The portraits return the viewer’s stare, quite a feat since they have no eyes. No lips or nose either. The only individual identifier on the grayscale busts: inmate booking numbers.
Painted rows of Freedom Riders — historic civil rights protestors who weathered violent mobs to challenge Southern segregation laws — were created by Soynika Edwards-Bush. They represent fresh departures in theme and style for the Mobile-area artist, something born from quarantine and her sense of unfolding history.
“I don’t want them to be forgotten because we wouldn’t have Black Lives Matter without that earlier era,” Edwards-Bush said.
The 4-by-5-foot painting in her new civil rights-themed series emerged during the late Rep. John Lewis’ mid-July memorials. She captured him in acrylic, too — his khaki coat lapels visible in the upper left-hand corner.
“Looking at them, tracing every shadow, every stroke, you actually get a connection with the people you’re painting,” Edwards-Bush said. “I would go to bed and I would know they were in there. I just had to get done to move on to something else.”
The heads aren’t altogether devoid. There’s contour, eye sockets shadowed, cheekbones highlighted. The nebulous visages allow viewers to see anyone, someone they know and love, even themselves, in the figures’ places. Edwards-Bush has deliberately grafted outsider art elements into her previously realist portfolio in a search for synthesis and new emotive qualities.
“I used to look at folk art and think, ‘I could do that.’ I didn’t understand it was more of a feeling. Yeah, anybody could make a stick person, but it was what that stick person represented to you,” Edwards-Bush said.
The result is a juncture between artists she idolizes — Kadir Nelson, Betye Saar — and those she’s compared to, like Jacob Lawrence. Sensibilities honed during collegiate training are tempered with the creative instincts and legacy of rural Clarke County ancestors.
“My grandmother on my mother’s side was a quilter. I remember her and my great-aunt and some church women in her front room and she would have quilts hanging up. We’d be running the quilts, helping with patches,” Edwards-Bush said.
Other recent works follow thematic suit. “Take Me to the March, Daddy” shows a Black family beside bustling protestors. Hand-held signs — “I am a man,” “I have rights,” “We are equal” — jut from the crowd. A doll held by the youngest daughter bears an alarming purpose.
“The father told her if the police dogs come after them to just throw the doll so the dogs would get the doll instead,” Edwards-Bush said.
There’s a nod to Gordon Parks’ famous photo of a Black woman and girl outside the Saenger Theatre’s Jim Crow-era “colored entrance.” Edwards-Bush muses on forbears dressed to endure indignity.
“When my Grandma shopped at the boutiques downtown, she cared it was segregated but she wanted to look nice.
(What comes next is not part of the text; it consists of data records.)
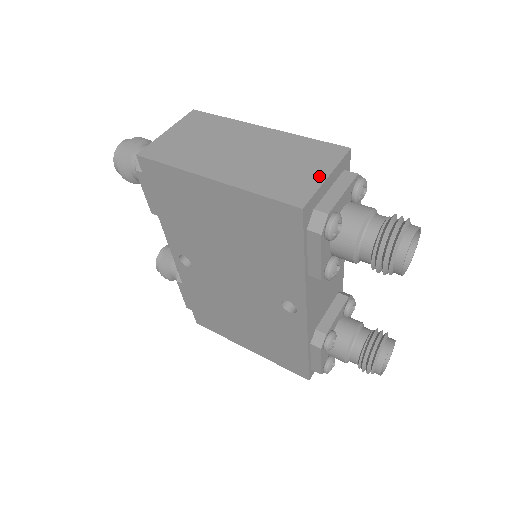
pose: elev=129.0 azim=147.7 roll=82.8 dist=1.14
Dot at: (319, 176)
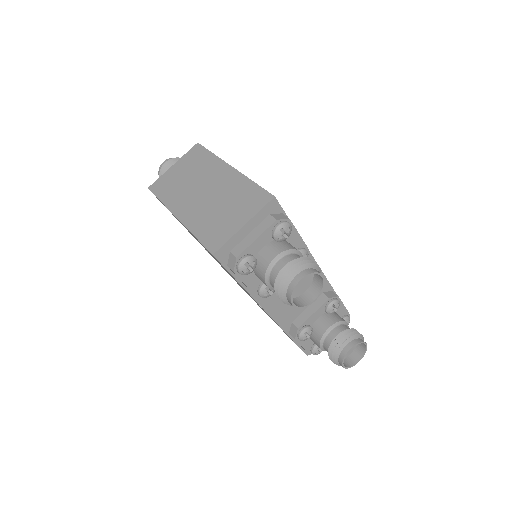
Dot at: (238, 224)
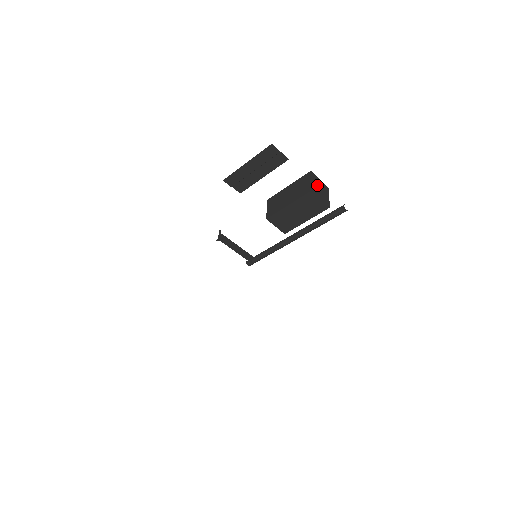
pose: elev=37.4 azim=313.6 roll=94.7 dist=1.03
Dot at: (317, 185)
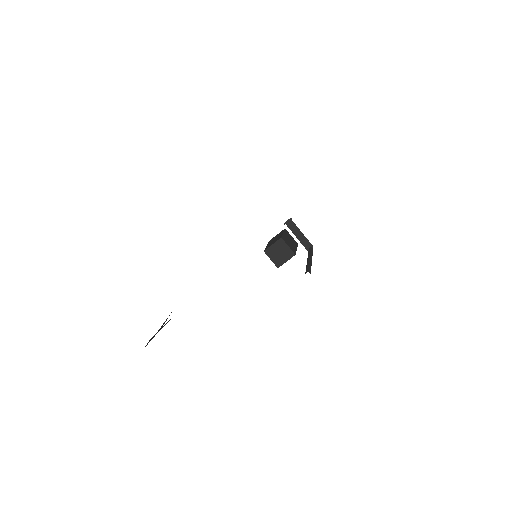
Dot at: (278, 249)
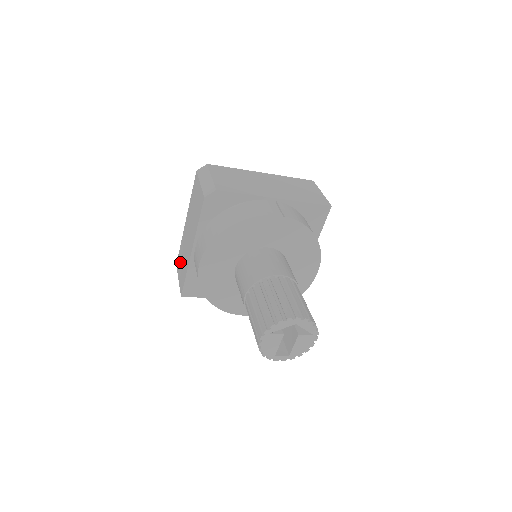
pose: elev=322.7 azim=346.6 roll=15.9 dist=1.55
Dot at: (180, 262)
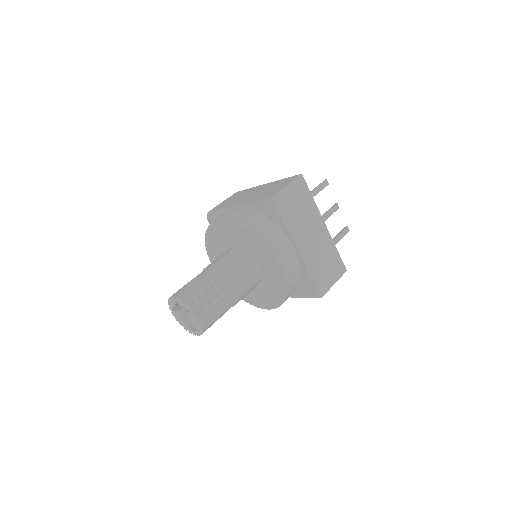
Dot at: occluded
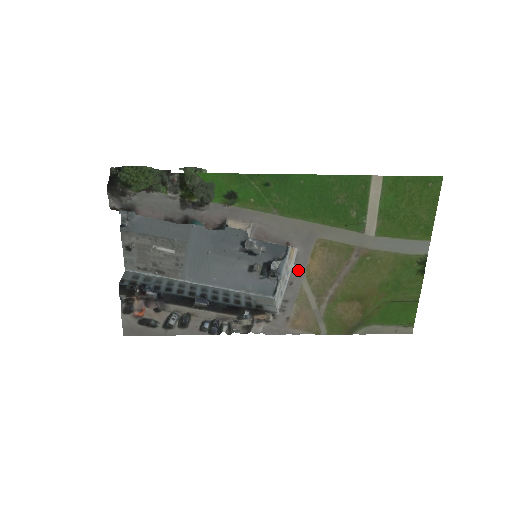
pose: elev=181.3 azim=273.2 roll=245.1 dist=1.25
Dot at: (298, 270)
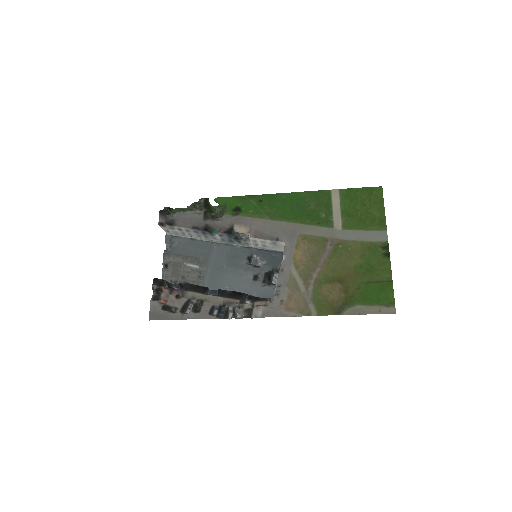
Dot at: (287, 259)
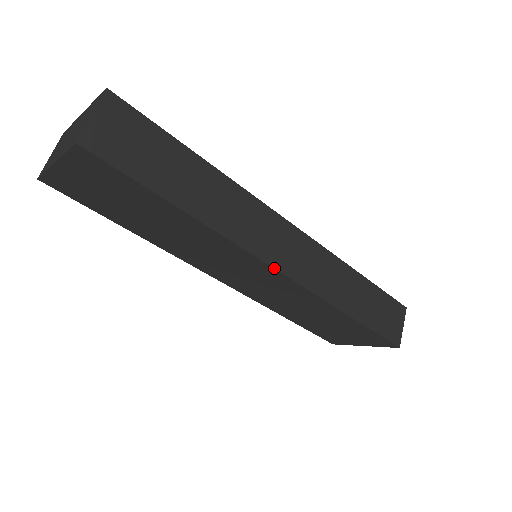
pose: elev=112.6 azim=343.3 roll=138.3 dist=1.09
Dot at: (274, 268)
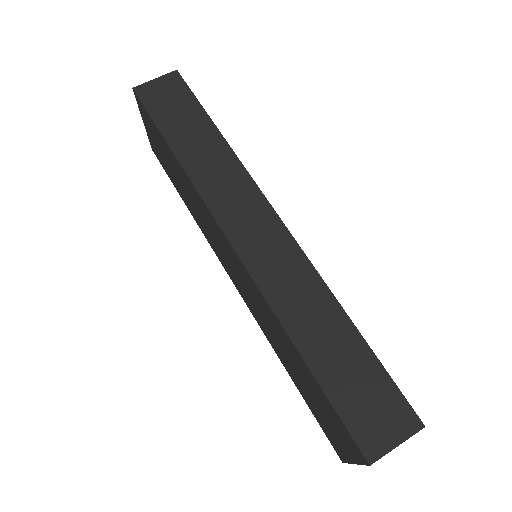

The women took pride … No matter their background, they just wanted to be presented as classy,” Edwards-Bush said.
Audacity was sprinkled in there, too.
“An aunt told me one day she drank from the White fountain and didn’t care. I think she said that day she was ready to fight,” Edwards-Bush said.
One unsettling piece, “American Ballet,” was inspired by a historic photo. A Black man’s wrists and ankles are tightly bound in chains and pulled behind him. Hoisted aloft, concrete blocks weigh on the small of his back.
Though she cried while painting it, Edwards-Bush was determined to give the tortured man rebirth. In the background is a dance studio barre. A tree beside the figure sprouts pink blooms. Scattered petals flutter down.
“He is bent but giving the tree life. The blossom petals on his head, those are his mother’s tears,” Edwards-Bush said.
The artist is amidst her own renaissance. She delayed lifelong artistic ambitions to raise a family before her eldest daughter advised her, “Mama, you’ve got to start living your life.”
In the three years since then, she’s turned passion to vocation. Her website, threelittlesisters.com, keeps her busy.
“Two-thirds of what I’ve done have been commissions. I have shipped paintings off to L.A., to Detroit, to Pensacola, Birmingham, Texas,” Edwards-Bush said.
The artist has painted murals in Prichard, worked with at-risk youth and organized Mobile’s Black Lives Matter mural for Juneteenth as a member of the new Black Life Arts and Culture Coalition. Her impact will soon exceed local boundaries.
“Two of these are going to hang in Montgomery next year at the Alabama Department of Archives and History,” Edwards-Bush said.